Kavuluru Ramakanth, Han Sifei, Harris Daniel
Division of Biomedical Informatics, Department of Biostatistics, University of Kentucky, Lexington, KY.
Department of Computer Science, University of Kentucky, Lexington, KY.
Adv Artif Intell. 2013 May;7884:77-88. doi: 10.1007/978-3-642-38457-8_7.
Diagnosis codes are extracted from medical records for billing and reimbursement and for secondary uses such as quality control and cohort identification. In the US, these codes come from the standard terminology ICD-9-CM derived from the international classification of diseases (ICD). ICD-9 codes are generally extracted by trained human coders by reading all artifacts available in a patient's medical record following specific coding guidelines. To assist coders in this manual process, this paper proposes an unsupervised ensemble approach to automatically extract ICD-9 diagnosis codes from textual narratives included in electronic medical records (EMRs). Earlier attempts on automatic extraction focused on individual documents such as radiology reports and discharge summaries. Here we use a more realistic dataset and extract ICD-9 codes from EMRs of 1000 inpatient visits at the University of Kentucky Medical Center. Using named entity recognition (NER), graph-based concept-mapping of medical concepts, and extractive text summarization techniques, we achieve an example based average recall of 0.42 with average precision 0.47; compared with a baseline of using only NER, we notice a 12% improvement in recall with the graph-based approach and a 7% improvement in precision using the extractive text summarization approach. Although diagnosis codes are complex concepts often expressed in text with significant long range non-local dependencies, our present work shows the potential of unsupervised methods in extracting a portion of codes.

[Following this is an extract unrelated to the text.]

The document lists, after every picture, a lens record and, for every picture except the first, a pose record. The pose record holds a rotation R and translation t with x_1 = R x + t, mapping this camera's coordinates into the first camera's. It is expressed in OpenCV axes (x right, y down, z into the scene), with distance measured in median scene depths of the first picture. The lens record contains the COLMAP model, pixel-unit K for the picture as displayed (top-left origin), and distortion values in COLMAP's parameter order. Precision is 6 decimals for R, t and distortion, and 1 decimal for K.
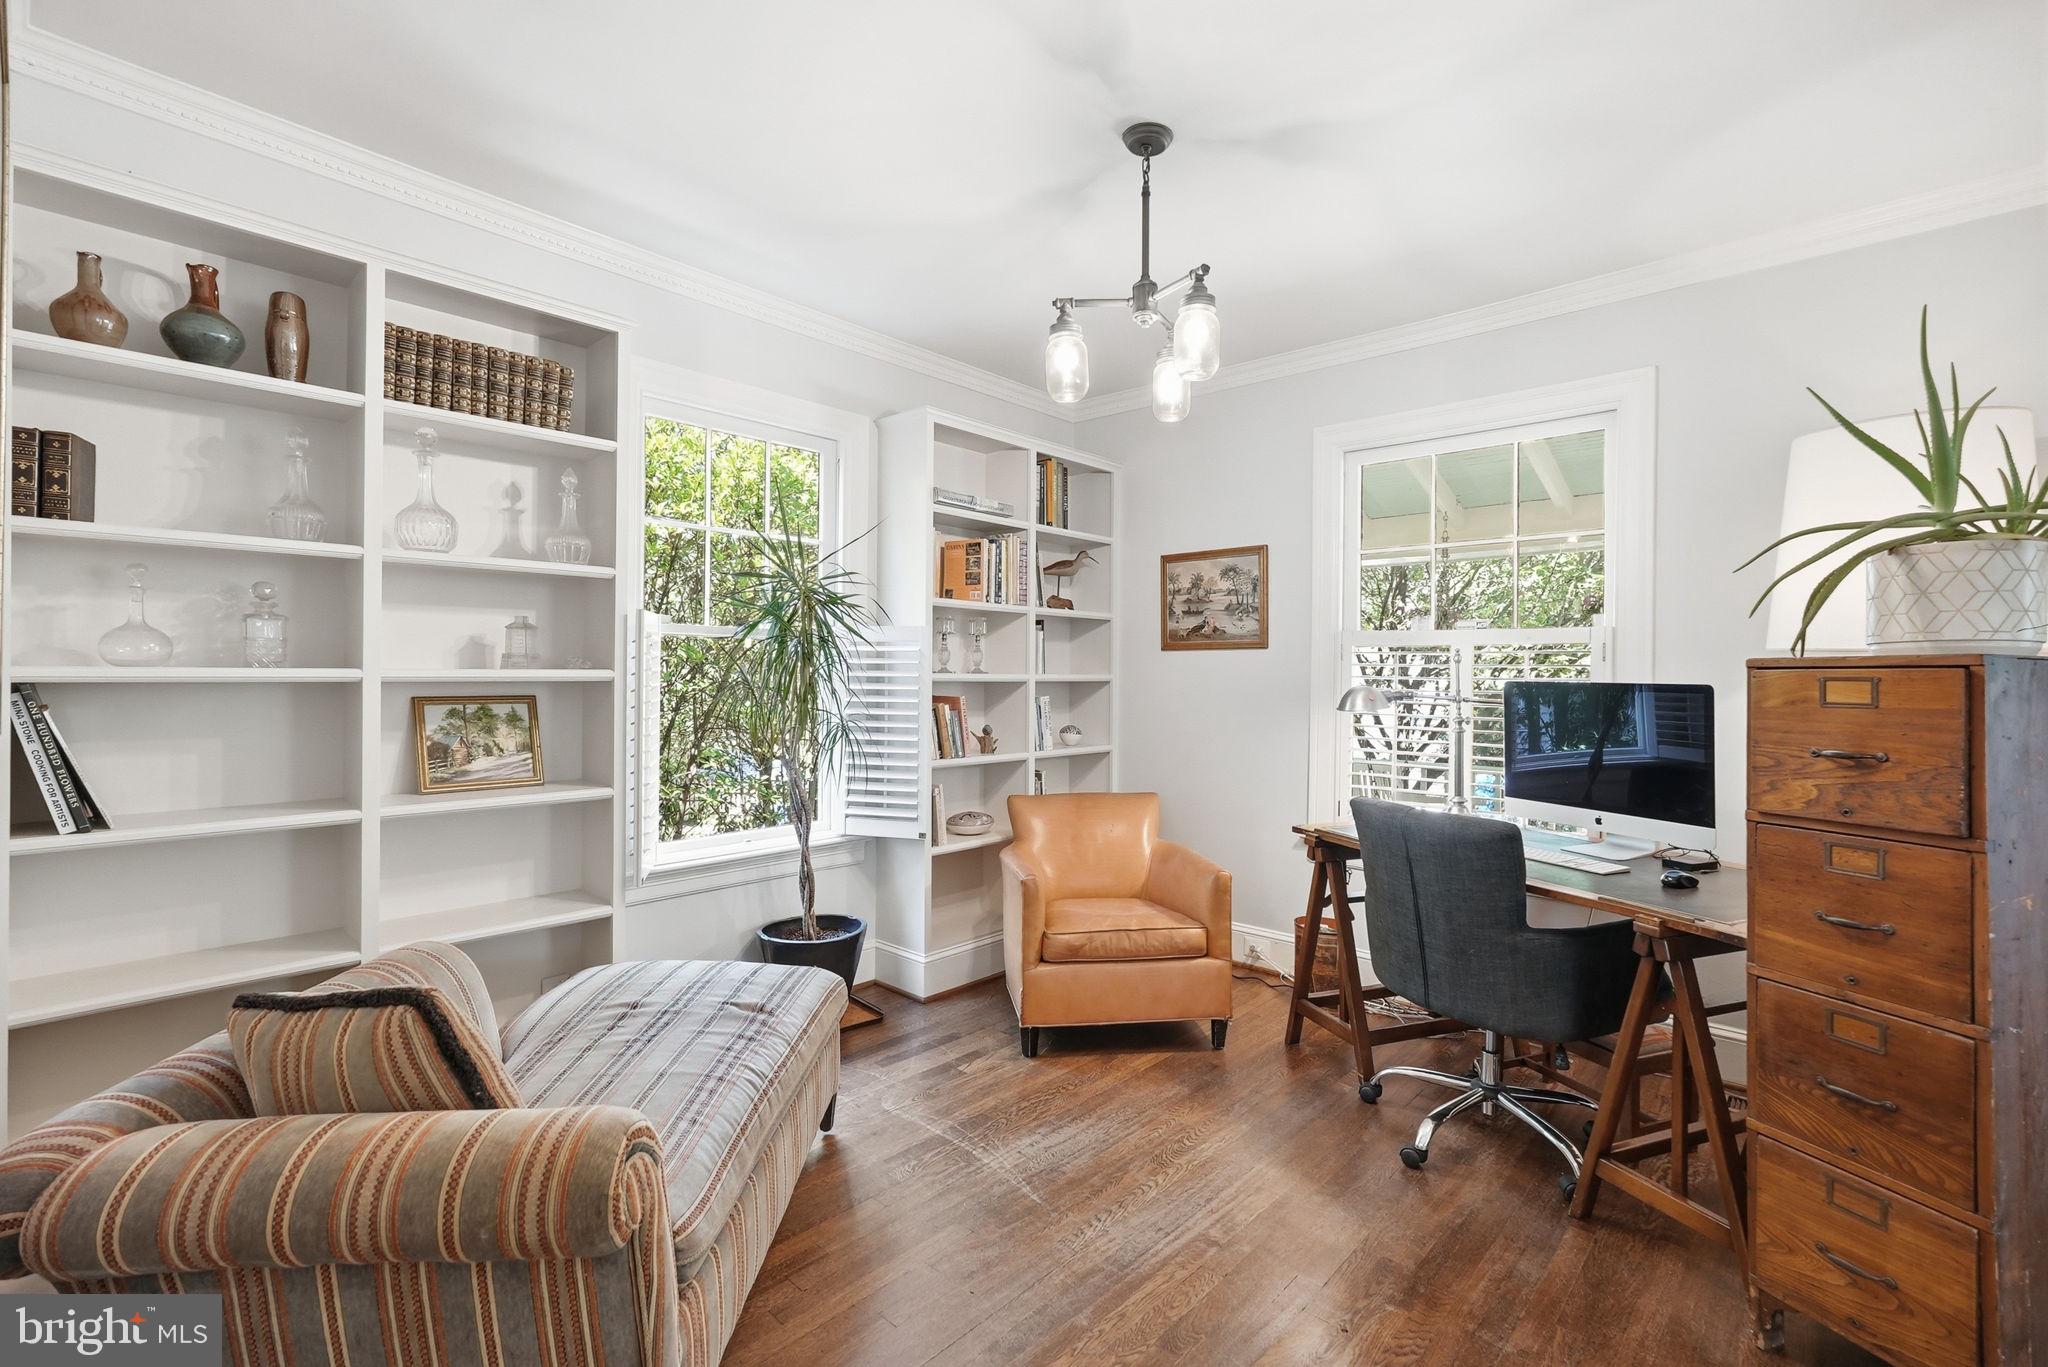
lens RADIAL K [[936.1, 0, 1023.8], [0, 936.1, 672.9], [0, 0, 1]] dist [-0.011023, 0.000105]
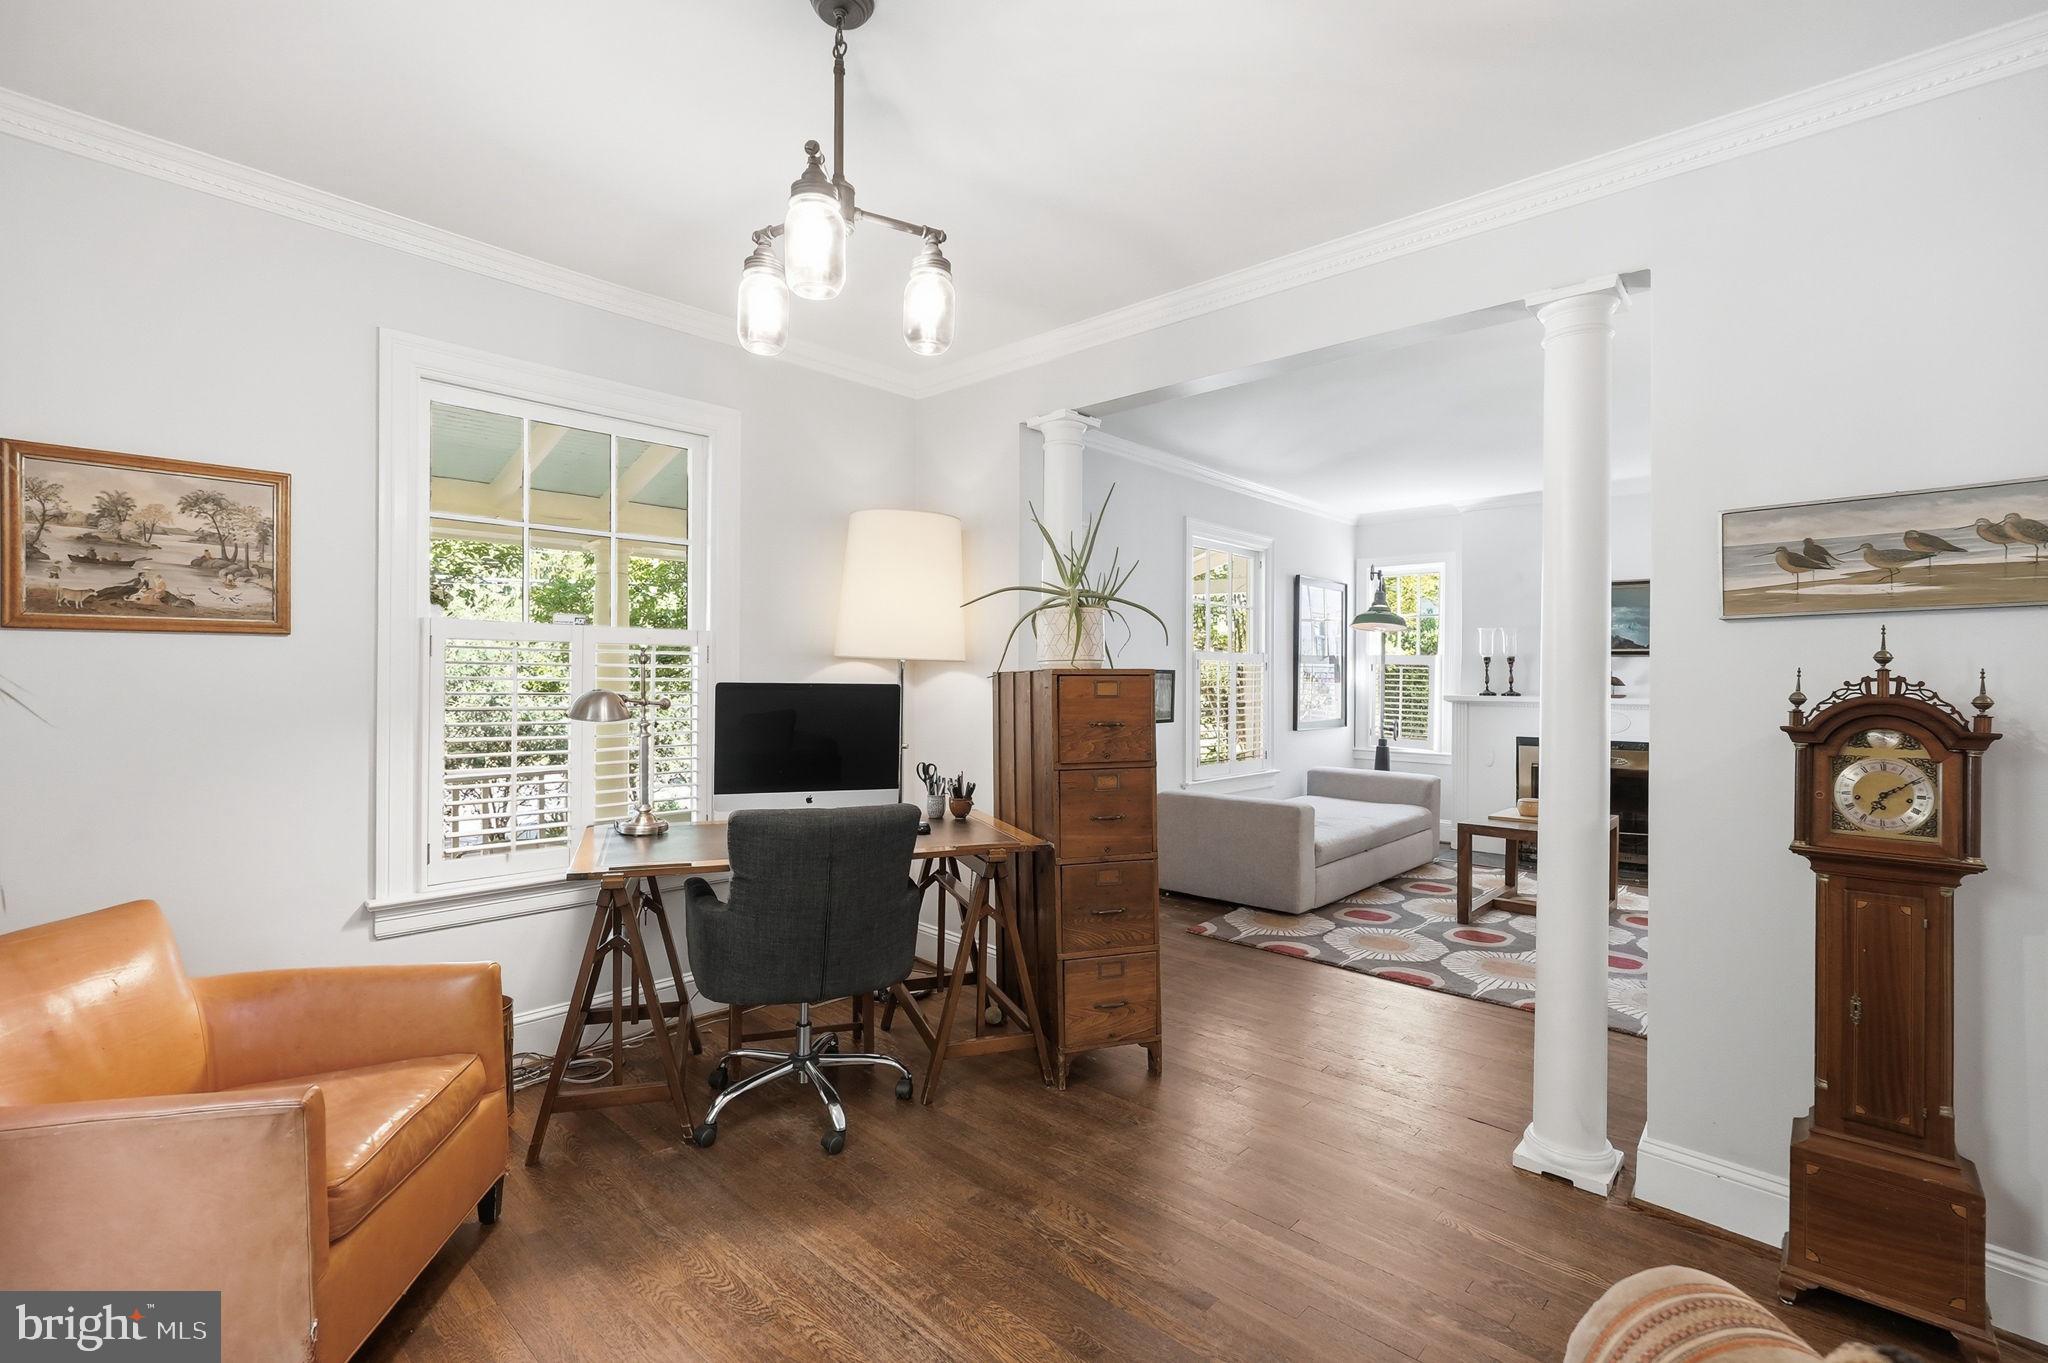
lens RADIAL K [[936.1, 0, 1024.3], [0, 936.1, 680.0], [0, 0, 1]] dist [-0.011023, 0.000105]
pose [[-0.006421, -0.014207, 0.999878, -0.381538], [-0.008894, 0.999860, 0.014149, -0.008478], [-0.999940, -0.008802, -0.006547, 0.491056]]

As such, our findings are especially relevant for code extraction tasks where obtaining large amounts of training data is difficult.
诊断代码从医疗记录中提取,用于计费和报销以及质量控制和队列识别等二次用途。在美国,这些代码来自源自国际疾病分类(ICD)的标准术语ICD-9-CM。ICD-9代码通常由经过培训的人工编码员按照特定的编码指南阅读患者医疗记录中的所有文档来提取。为了在这个手动过程中帮助编码员,本文提出了一种无监督集成方法,用于从电子病历(EMR)中的文本叙述中自动提取ICD-9诊断代码。早期的自动提取尝试集中在单个文档上,如放射学报告和出院小结。在这里,我们使用了一个更现实的数据集,并从肯塔基大学医学中心1000次住院就诊的电子病历中提取ICD-9代码。使用命名实体识别(NER)、基于图的医学概念映射和提取式文本摘要技术,我们实现了基于示例的平均召回率为0.42,平均精确率为0.47;与仅使用NER的基线相比,我们注意到基于图的方法召回率提高了12%,使用提取式文本摘要方法精确率提高了7%。尽管诊断代码是复杂的概念,通常在文本中表达,具有显著的长距离非局部依赖性,但我们目前的工作显示了无监督方法在提取一部分代码方面的潜力。因此,我们的发现对于难以获得大量训练数据的代码提取任务尤其相关。